=== RECORD SET ===
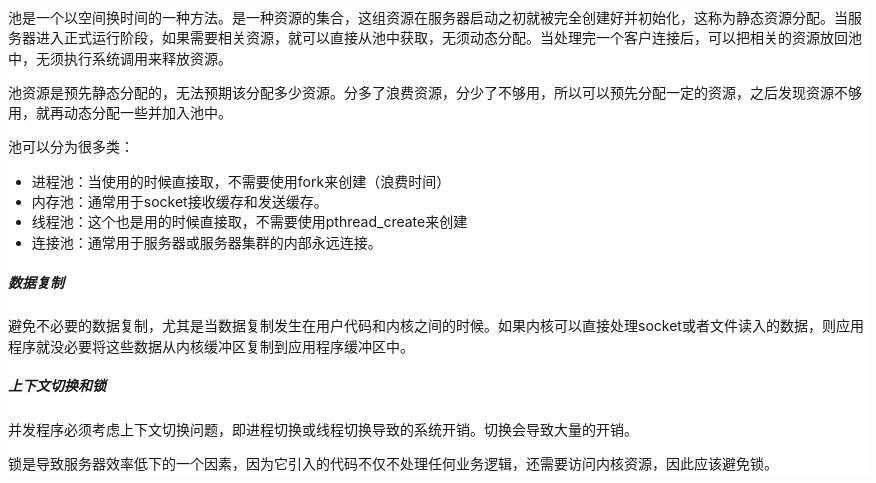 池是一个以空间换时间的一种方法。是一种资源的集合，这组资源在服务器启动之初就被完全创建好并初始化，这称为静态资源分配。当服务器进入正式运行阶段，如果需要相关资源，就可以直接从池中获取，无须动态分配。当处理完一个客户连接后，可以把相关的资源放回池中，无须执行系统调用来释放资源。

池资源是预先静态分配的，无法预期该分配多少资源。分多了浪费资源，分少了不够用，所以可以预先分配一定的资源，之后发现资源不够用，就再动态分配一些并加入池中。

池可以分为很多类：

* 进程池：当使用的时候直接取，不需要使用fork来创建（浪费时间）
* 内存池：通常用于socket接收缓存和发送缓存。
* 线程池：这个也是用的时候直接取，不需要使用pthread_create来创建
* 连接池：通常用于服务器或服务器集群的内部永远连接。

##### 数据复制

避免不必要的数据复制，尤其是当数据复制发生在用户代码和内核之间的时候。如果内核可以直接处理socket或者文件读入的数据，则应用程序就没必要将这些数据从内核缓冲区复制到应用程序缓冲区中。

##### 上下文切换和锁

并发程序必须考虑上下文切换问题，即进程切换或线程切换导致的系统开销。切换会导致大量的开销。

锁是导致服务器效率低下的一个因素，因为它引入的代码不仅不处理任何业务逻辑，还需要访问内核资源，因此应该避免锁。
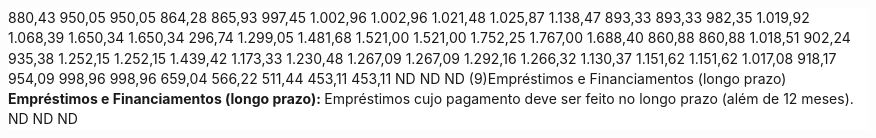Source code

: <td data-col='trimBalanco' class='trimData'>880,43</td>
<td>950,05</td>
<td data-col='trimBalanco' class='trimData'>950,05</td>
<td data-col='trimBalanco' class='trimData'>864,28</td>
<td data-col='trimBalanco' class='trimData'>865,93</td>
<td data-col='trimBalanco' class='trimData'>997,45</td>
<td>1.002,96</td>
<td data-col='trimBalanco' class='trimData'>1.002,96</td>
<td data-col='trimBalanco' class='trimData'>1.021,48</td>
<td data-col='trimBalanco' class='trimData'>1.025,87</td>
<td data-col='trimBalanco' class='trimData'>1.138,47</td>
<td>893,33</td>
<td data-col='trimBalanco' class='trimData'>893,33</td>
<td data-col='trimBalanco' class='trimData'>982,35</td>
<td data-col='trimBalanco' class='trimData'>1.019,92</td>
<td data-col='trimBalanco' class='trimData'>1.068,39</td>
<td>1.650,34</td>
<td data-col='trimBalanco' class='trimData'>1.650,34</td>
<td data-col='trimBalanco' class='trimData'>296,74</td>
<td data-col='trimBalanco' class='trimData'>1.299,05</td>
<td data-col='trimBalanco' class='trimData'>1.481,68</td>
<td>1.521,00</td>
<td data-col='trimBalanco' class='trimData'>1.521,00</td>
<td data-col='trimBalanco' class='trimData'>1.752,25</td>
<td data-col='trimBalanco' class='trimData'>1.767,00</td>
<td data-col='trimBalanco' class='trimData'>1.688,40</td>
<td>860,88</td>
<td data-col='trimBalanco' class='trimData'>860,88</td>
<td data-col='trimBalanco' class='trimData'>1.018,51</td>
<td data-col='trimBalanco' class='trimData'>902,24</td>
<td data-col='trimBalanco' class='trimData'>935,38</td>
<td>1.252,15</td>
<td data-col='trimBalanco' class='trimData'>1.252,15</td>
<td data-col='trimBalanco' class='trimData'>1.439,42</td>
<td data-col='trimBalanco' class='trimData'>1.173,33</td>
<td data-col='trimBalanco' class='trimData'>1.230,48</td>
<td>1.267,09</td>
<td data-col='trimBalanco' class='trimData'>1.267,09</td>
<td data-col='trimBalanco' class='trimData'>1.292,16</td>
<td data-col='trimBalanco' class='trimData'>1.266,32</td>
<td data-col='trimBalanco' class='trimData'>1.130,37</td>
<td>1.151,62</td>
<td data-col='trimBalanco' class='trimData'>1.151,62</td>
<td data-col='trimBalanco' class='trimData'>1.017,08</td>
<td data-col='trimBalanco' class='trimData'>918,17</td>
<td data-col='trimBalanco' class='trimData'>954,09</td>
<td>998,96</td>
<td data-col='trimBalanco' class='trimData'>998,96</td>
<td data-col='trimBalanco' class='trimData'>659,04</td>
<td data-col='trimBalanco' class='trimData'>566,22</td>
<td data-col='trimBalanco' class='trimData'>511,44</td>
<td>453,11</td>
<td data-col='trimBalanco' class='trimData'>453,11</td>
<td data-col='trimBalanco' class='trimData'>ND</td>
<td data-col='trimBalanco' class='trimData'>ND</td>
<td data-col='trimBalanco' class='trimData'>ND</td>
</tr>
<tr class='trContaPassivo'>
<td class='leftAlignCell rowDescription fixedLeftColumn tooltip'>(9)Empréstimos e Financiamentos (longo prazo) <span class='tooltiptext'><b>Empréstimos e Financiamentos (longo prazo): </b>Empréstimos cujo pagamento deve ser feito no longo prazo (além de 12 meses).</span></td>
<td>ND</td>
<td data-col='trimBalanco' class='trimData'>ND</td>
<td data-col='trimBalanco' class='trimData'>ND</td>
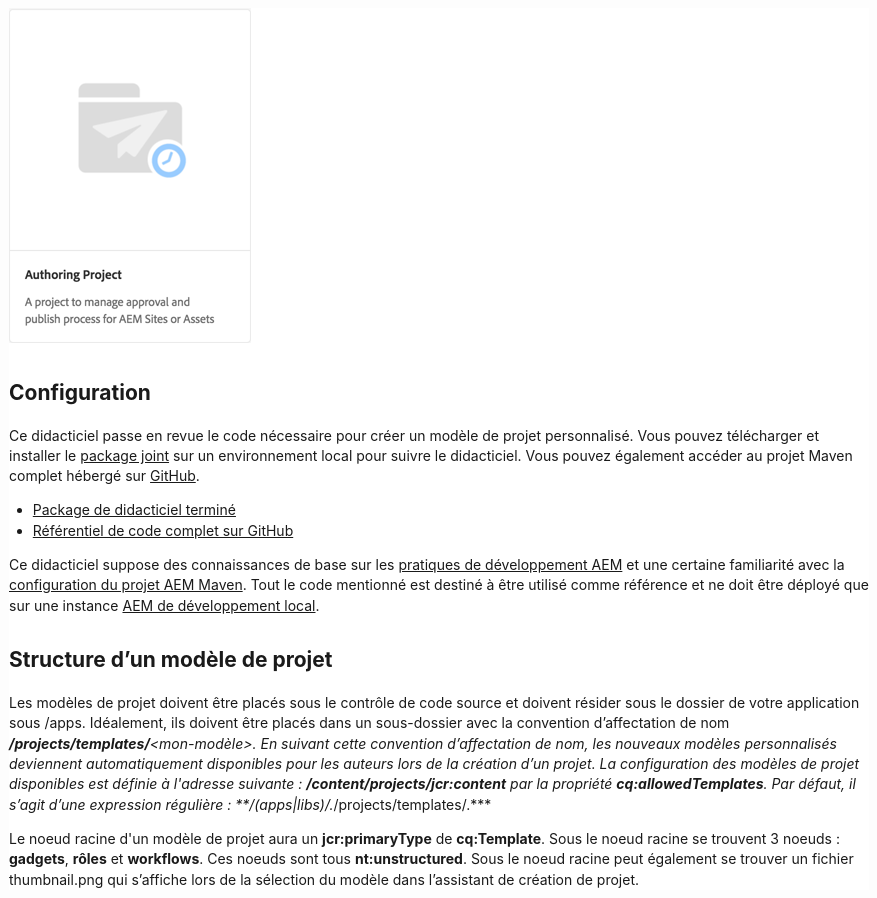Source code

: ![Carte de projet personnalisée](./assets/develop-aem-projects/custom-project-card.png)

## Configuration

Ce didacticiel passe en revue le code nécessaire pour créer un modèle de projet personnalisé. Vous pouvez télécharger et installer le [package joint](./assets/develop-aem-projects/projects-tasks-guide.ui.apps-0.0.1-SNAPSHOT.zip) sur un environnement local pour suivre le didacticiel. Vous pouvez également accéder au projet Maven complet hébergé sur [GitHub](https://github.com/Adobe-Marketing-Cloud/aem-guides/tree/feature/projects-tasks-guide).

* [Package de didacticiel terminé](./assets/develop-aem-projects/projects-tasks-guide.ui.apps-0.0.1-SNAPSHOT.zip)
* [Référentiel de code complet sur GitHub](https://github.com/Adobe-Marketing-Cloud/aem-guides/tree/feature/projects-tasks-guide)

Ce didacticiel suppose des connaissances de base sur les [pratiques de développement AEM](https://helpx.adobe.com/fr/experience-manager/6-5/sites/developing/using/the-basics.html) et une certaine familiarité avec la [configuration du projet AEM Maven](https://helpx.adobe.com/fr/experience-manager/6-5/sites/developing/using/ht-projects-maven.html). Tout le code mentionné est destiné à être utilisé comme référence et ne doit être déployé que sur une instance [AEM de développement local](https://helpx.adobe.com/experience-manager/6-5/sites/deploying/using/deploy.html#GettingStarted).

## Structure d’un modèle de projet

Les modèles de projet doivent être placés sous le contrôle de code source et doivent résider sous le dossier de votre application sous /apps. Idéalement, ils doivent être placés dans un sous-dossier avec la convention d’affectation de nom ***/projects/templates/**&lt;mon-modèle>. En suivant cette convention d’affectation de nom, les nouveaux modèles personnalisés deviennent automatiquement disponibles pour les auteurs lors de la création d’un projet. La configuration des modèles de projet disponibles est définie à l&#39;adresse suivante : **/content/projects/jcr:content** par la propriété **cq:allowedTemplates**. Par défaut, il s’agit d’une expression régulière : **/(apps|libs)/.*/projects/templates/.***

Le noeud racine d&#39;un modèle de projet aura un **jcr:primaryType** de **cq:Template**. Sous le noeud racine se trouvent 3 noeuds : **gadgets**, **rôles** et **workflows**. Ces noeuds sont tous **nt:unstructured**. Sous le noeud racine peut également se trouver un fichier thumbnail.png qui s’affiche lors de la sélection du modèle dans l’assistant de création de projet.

=== DESCRIPTION OF THE TASK ===
The answer must be an exact copy of the entries, with the pictures omitted.

=== TASK RESULT ===
 池是一个以空间换时间的一种方法。是一种资源的集合，这组资源在服务器启动之初就被完全创建好并初始化，这称为静态资源分配。当服务器进入正式运行阶段，如果需要相关资源，就可以直接从池中获取，无须动态分配。当处理完一个客户连接后，可以把相关的资源放回池中，无须执行系统调用来释放资源。

池资源是预先静态分配的，无法预期该分配多少资源。分多了浪费资源，分少了不够用，所以可以预先分配一定的资源，之后发现资源不够用，就再动态分配一些并加入池中。

池可以分为很多类：

* 进程池：当使用的时候直接取，不需要使用fork来创建（浪费时间）
* 内存池：通常用于socket接收缓存和发送缓存。
* 线程池：这个也是用的时候直接取，不需要使用pthread_create来创建
* 连接池：通常用于服务器或服务器集群的内部永远连接。

##### 数据复制

避免不必要的数据复制，尤其是当数据复制发生在用户代码和内核之间的时候。如果内核可以直接处理socket或者文件读入的数据，则应用程序就没必要将这些数据从内核缓冲区复制到应用程序缓冲区中。

##### 上下文切换和锁

并发程序必须考虑上下文切换问题，即进程切换或线程切换导致的系统开销。切换会导致大量的开销。

锁是导致服务器效率低下的一个因素，因为它引入的代码不仅不处理任何业务逻辑，还需要访问内核资源，因此应该避免锁。
Source code

: <td data-col='trimBalanco' class='trimData'>880,43</td>
<td>950,05</td>
<td data-col='trimBalanco' class='trimData'>950,05</td>
<td data-col='trimBalanco' class='trimData'>864,28</td>
<td data-col='trimBalanco' class='trimData'>865,93</td>
<td data-col='trimBalanco' class='trimData'>997,45</td>
<td>1.002,96</td>
<td data-col='trimBalanco' class='trimData'>1.002,96</td>
<td data-col='trimBalanco' class='trimData'>1.021,48</td>
<td data-col='trimBalanco' class='trimData'>1.025,87</td>
<td data-col='trimBalanco' class='trimData'>1.138,47</td>
<td>893,33</td>
<td data-col='trimBalanco' class='trimData'>893,33</td>
<td data-col='trimBalanco' class='trimData'>982,35</td>
<td data-col='trimBalanco' class='trimData'>1.019,92</td>
<td data-col='trimBalanco' class='trimData'>1.068,39</td>
<td>1.650,34</td>
<td data-col='trimBalanco' class='trimData'>1.650,34</td>
<td data-col='trimBalanco' class='trimData'>296,74</td>
<td data-col='trimBalanco' class='trimData'>1.299,05</td>
<td data-col='trimBalanco' class='trimData'>1.481,68</td>
<td>1.521,00</td>
<td data-col='trimBalanco' class='trimData'>1.521,00</td>
<td data-col='trimBalanco' class='trimData'>1.752,25</td>
<td data-col='trimBalanco' class='trimData'>1.767,00</td>
<td data-col='trimBalanco' class='trimData'>1.688,40</td>
<td>860,88</td>
<td data-col='trimBalanco' class='trimData'>860,88</td>
<td data-col='trimBalanco' class='trimData'>1.018,51</td>
<td data-col='trimBalanco' class='trimData'>902,24</td>
<td data-col='trimBalanco' class='trimData'>935,38</td>
<td>1.252,15</td>
<td data-col='trimBalanco' class='trimData'>1.252,15</td>
<td data-col='trimBalanco' class='trimData'>1.439,42</td>
<td data-col='trimBalanco' class='trimData'>1.173,33</td>
<td data-col='trimBalanco' class='trimData'>1.230,48</td>
<td>1.267,09</td>
<td data-col='trimBalanco' class='trimData'>1.267,09</td>
<td data-col='trimBalanco' class='trimData'>1.292,16</td>
<td data-col='trimBalanco' class='trimData'>1.266,32</td>
<td data-col='trimBalanco' class='trimData'>1.130,37</td>
<td>1.151,62</td>
<td data-col='trimBalanco' class='trimData'>1.151,62</td>
<td data-col='trimBalanco' class='trimData'>1.017,08</td>
<td data-col='trimBalanco' class='trimData'>918,17</td>
<td data-col='trimBalanco' class='trimData'>954,09</td>
<td>998,96</td>
<td data-col='trimBalanco' class='trimData'>998,96</td>
<td data-col='trimBalanco' class='trimData'>659,04</td>
<td data-col='trimBalanco' class='trimData'>566,22</td>
<td data-col='trimBalanco' class='trimData'>511,44</td>
<td>453,11</td>
<td data-col='trimBalanco' class='trimData'>453,11</td>
<td data-col='trimBalanco' class='trimData'>ND</td>
<td data-col='trimBalanco' class='trimData'>ND</td>
<td data-col='trimBalanco' class='trimData'>ND</td>
</tr>
<tr class='trContaPassivo'>
<td class='leftAlignCell rowDescription fixedLeftColumn tooltip'>(9)Empréstimos e Financiamentos (longo prazo) <span class='tooltiptext'><b>Empréstimos e Financiamentos (longo prazo): </b>Empréstimos cujo pagamento deve ser feito no longo prazo (além de 12 meses).</span></td>
<td>ND</td>
<td data-col='trimBalanco' class='trimData'>ND</td>
<td data-col='trimBalanco' class='trimData'>ND</td>
Source code

: ![Carte de projet personnalisée](./assets/develop-aem-projects/custom-project-card.png)

## Configuration

Ce didacticiel passe en revue le code nécessaire pour créer un modèle de projet personnalisé. Vous pouvez télécharger et installer le [package joint](./assets/develop-aem-projects/projects-tasks-guide.ui.apps-0.0.1-SNAPSHOT.zip) sur un environnement local pour suivre le didacticiel. Vous pouvez également accéder au projet Maven complet hébergé sur [GitHub](https://github.com/Adobe-Marketing-Cloud/aem-guides/tree/feature/projects-tasks-guide).

* [Package de didacticiel terminé](./assets/develop-aem-projects/projects-tasks-guide.ui.apps-0.0.1-SNAPSHOT.zip)
* [Référentiel de code complet sur GitHub](https://github.com/Adobe-Marketing-Cloud/aem-guides/tree/feature/projects-tasks-guide)

Ce didacticiel suppose des connaissances de base sur les [pratiques de développement AEM](https://helpx.adobe.com/fr/experience-manager/6-5/sites/developing/using/the-basics.html) et une certaine familiarité avec la [configuration du projet AEM Maven](https://helpx.adobe.com/fr/experience-manager/6-5/sites/developing/using/ht-projects-maven.html). Tout le code mentionné est destiné à être utilisé comme référence et ne doit être déployé que sur une instance [AEM de développement local](https://helpx.adobe.com/experience-manager/6-5/sites/deploying/using/deploy.html#GettingStarted).

## Structure d’un modèle de projet

Les modèles de projet doivent être placés sous le contrôle de code source et doivent résider sous le dossier de votre application sous /apps. Idéalement, ils doivent être placés dans un sous-dossier avec la convention d’affectation de nom ***/projects/templates/**&lt;mon-modèle>. En suivant cette convention d’affectation de nom, les nouveaux modèles personnalisés deviennent automatiquement disponibles pour les auteurs lors de la création d’un projet. La configuration des modèles de projet disponibles est définie à l&#39;adresse suivante : **/content/projects/jcr:content** par la propriété **cq:allowedTemplates**. Par défaut, il s’agit d’une expression régulière : **/(apps|libs)/.*/projects/templates/.***

Le noeud racine d&#39;un modèle de projet aura un **jcr:primaryType** de **cq:Template**. Sous le noeud racine se trouvent 3 noeuds : **gadgets**, **rôles** et **workflows**. Ces noeuds sont tous **nt:unstructured**. Sous le noeud racine peut également se trouver un fichier thumbnail.png qui s’affiche lors de la sélection du modèle dans l’assistant de création de projet.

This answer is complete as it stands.